The rise of antisemitism online correlates with the increase of physical attacks against Jewish people. Data was collected by the Center for the Study of Contemporary European Jewry (CSCEJ), and this tells us that in New York alone, there were 261 anti-Jewish hate crimes in 2022, 47 more than in 2021. These numerical trends follow in other major cities in the United States, with an increase in hate crimes in Los Angeles and Chicago. Nationwide, harassment towards Jewish people increased by 29% and vandalism by 51%. One striking statistic is that there were 91 bomb threats towards Jewish institutions. This is the largest number since 2017, and the CSCEJ makes it clear that there is no sign of these attacks abating any time soon.

 

Someone to Blame

All throughout time, people have looked for a person or a group to scapegoat. When troubles arise, it is easy to take the blame from yourself and put it onto a group you can look disdainfully on. Not only that, but people who feel like they are at the bottom of society’s pyramid are eager to look for those who are seen as worse off than them. In the case of antisemitism, there is an interesting contradiction of stereotypes. A more traditional take on hatred views Jewish people through the lens of white supremacy, for example, the Charlottesville riots in 2017. On the opposite end of the spectrum, some antisemitism perceives Jewish people as a privileged group, both in ethnicity and in class.

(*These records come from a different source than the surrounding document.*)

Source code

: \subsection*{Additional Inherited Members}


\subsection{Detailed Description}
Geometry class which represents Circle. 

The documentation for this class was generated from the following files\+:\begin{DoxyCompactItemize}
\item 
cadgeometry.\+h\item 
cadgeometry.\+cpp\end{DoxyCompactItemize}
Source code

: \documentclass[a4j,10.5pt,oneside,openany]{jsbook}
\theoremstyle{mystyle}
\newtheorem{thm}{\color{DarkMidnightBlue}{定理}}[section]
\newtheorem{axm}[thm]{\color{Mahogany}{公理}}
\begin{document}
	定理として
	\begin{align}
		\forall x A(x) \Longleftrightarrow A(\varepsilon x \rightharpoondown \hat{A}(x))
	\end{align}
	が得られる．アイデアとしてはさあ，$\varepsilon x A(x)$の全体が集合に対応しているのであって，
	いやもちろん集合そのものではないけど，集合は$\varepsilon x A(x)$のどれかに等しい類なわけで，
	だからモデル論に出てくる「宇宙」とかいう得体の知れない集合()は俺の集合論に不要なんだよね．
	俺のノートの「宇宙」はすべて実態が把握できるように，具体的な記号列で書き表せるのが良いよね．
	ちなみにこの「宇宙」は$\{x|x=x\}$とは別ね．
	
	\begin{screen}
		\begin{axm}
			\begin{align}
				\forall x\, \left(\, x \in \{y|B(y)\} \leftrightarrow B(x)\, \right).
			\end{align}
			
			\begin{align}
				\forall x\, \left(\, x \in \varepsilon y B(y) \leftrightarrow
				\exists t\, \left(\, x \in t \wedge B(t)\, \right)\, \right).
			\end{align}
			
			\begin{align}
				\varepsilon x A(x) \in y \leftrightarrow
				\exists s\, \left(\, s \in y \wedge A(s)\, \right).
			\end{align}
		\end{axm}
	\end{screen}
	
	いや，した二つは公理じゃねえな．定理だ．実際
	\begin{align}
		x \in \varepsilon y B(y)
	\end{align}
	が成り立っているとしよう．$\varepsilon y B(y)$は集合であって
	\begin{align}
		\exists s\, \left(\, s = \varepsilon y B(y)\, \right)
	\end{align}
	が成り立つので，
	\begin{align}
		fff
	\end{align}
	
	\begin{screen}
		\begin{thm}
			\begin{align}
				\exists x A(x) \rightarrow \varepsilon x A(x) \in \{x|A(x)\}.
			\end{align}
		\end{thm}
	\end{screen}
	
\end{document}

This view of antisemitism views Jewish people are “part of the establishment”, and this stems from economic stereotypes about Jewish people controlling financial markets.

This duality contributes to the persecution of Jewish people from all directions.

 

 

Image of a crowd of Caucasian men protesting. They are carrying flaming torches, and it appears that they are shouting something. Source: Yahoo Images.
Image of a crowd of Caucasian men protesting. They are carrying flaming torches, and it appears that they are shouting something. Source: Yahoo Images.

 

 

Creating Change

To eradicate antisemitism, there are things that must be done on both small and large scales. While you likely don’t have direct access to government policy and law enforcement, there are things that you can do as an everyday citizen to help Jewish communities. The first thing you can do is be aware of the hate that happens online. The Anti-Defamation League (ADL) has a great resource that helps you report antisemitism in the most effective way. Reporting actions you see in person is just as important as reporting online hate. Report antisemitism directly to the ADL as well as your local law enforcement to prevent antisemitic harassment or to help those who have been harassed receive justice. In a more policy-oriented approach, you can sign petitions that will encourage Congress to enact laws that will protect Jewish communities.

To those who do have access to a greater platform, mandates for public reports are imperative. Public reporting on hate, violence, and other antisemitic issues would bring awareness to the issues so often not brought to justice due to either the stigma of reporting or the fear that said reports will not be handled appropriately. Large-scale changes in education would also benefit Jewish communities in the United States. Educational standards need to include a Holocaust education curriculum, as well as Anti-Bias education.

It is vital that we empower ourselves and our communities to directly fight against antisemitism. And education is the first critical step. Listen to Jewish voices in your community so you know best how to create active change. Unlearn the prevalent stereotypes against Jewish people that have been surrounding you since before your grandparents were born, and continue working every day to beat the bias that has been instilled in you.